Vesey raised her visor so that she could rub her eyes. “I see,” she said. “Thank you, sir. That was very informative.”

Which in the tone she used was equivalent to, “And next time, I’d prefer you give me a rectal exam with a shovel.” Well, Vesey knew as surely as Daniel himself did that the RCN didn’t train its officers to lie to their subordinates.

Daniel turned, his mouth open to order his people to fall out for a ten-minute break. “Unit!” said Jeshonyk over the intercom. “There’s an aircar coming from the south. Hear it? Over.”

Daniel did hear the distant mixture of high and low tones now, though he hadn’t until Jeshonyk called it to his attention. Power room crewmen had an almost mystical ability to pick up mechanical noises—and particularly variations in mechanical noises. When you were dealing with fusion bottles, quick diagnosis of strange sounds could be the difference between life and death for the whole ship.

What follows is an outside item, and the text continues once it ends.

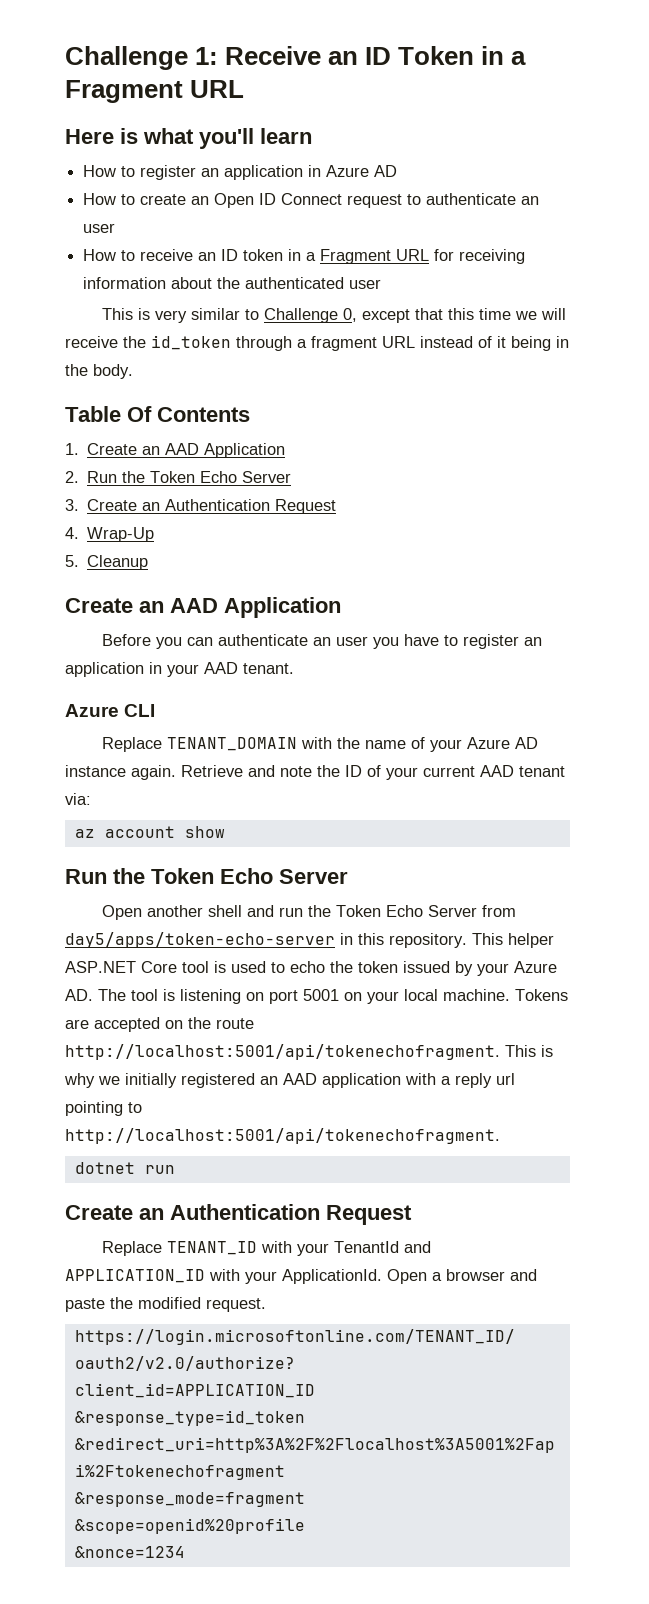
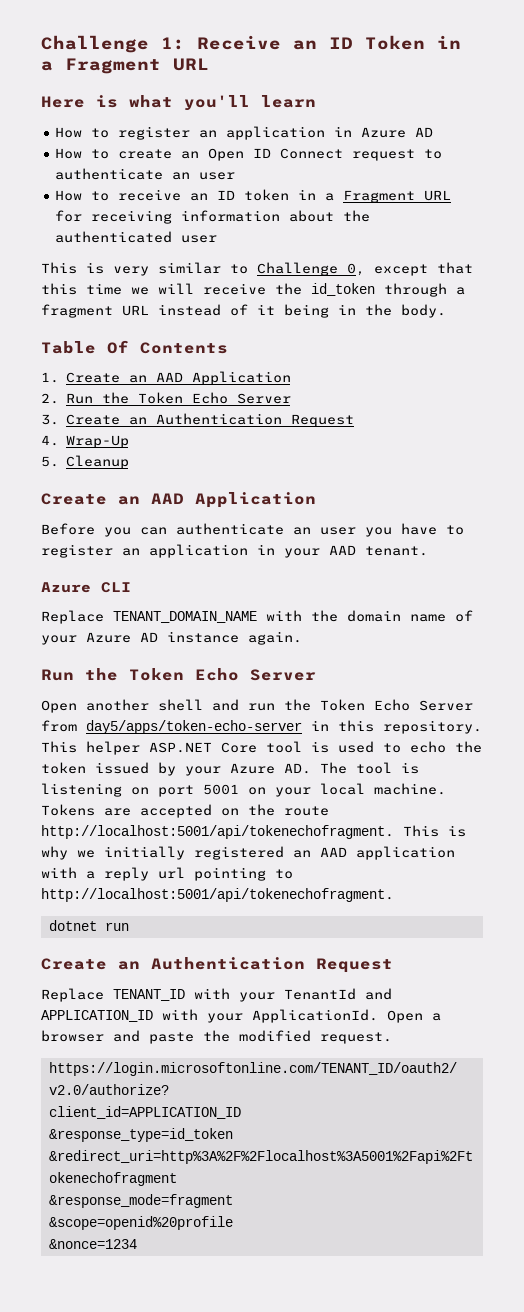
[167,737,298,751] TENANT_DOMAIN -> [113,611,257,623] TENANT_DOMAIN_NAME
(361, 743) none -> [347,610,401,622] domain
[181,765,565,780] [65,793,91,805] [74,826,225,838] Retrieve and note the ID of your current AAD tenant via: // az account show -> (302, 638) none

“Everybody into the ravine under cover!” Daniel bellowed, lifting his visor so that the helmet wouldn’t muffle his voice. He deliberately didn’t trip the intercom. “Radio silence, but everybody echo images from my helmet so that you know what’s going on.”

The spacers scrambled over the edge of the ravine like children entering a swimming pool: in a variety of fashions, all of them clumsy. Hogg disappeared also, but without kicking up a sand grain or disturbing a leaf of the sheltered bushes. Hogg looked portly and seemed slow until he saw a need to move quickly.

“Sun, you’re in command if there’s a problem,” Daniel continued. He faced the south and smiled for the oncoming vehicle which he couldn’t see without magnifi—no, he could after all, there was a glint in the sky. “I suggest you be guided by Hogg till you reach an environment more familiar to you, however. God and the Republic be with you, spacers!”

Daniel lowered his visor again and increased the magnification. He sounded like quite the sanctimonious prig, now that his mind had leisure to review what he’d just said. At the time it had seemed like what was called for, though; and maybe it was.

The oncoming vehicle was an aircar, not an armored personnel carrier. It was large enough to carry quite a number of soldiers, but marksmen as good as Hogg and Sun could shoot it into a colander if that were required. Daniel’s people wouldn’t start the firefight, though, and Daniel himself made an easy target as well.

He grinned naturally at a further thought. He’d just made the sort of speech that would look well in a book like Our Navy’s Martyred Heroes; which he’d read when he was eight, and which he might very possibly have stolen the words from. Well, the RCN put more of a premium on propriety than originality.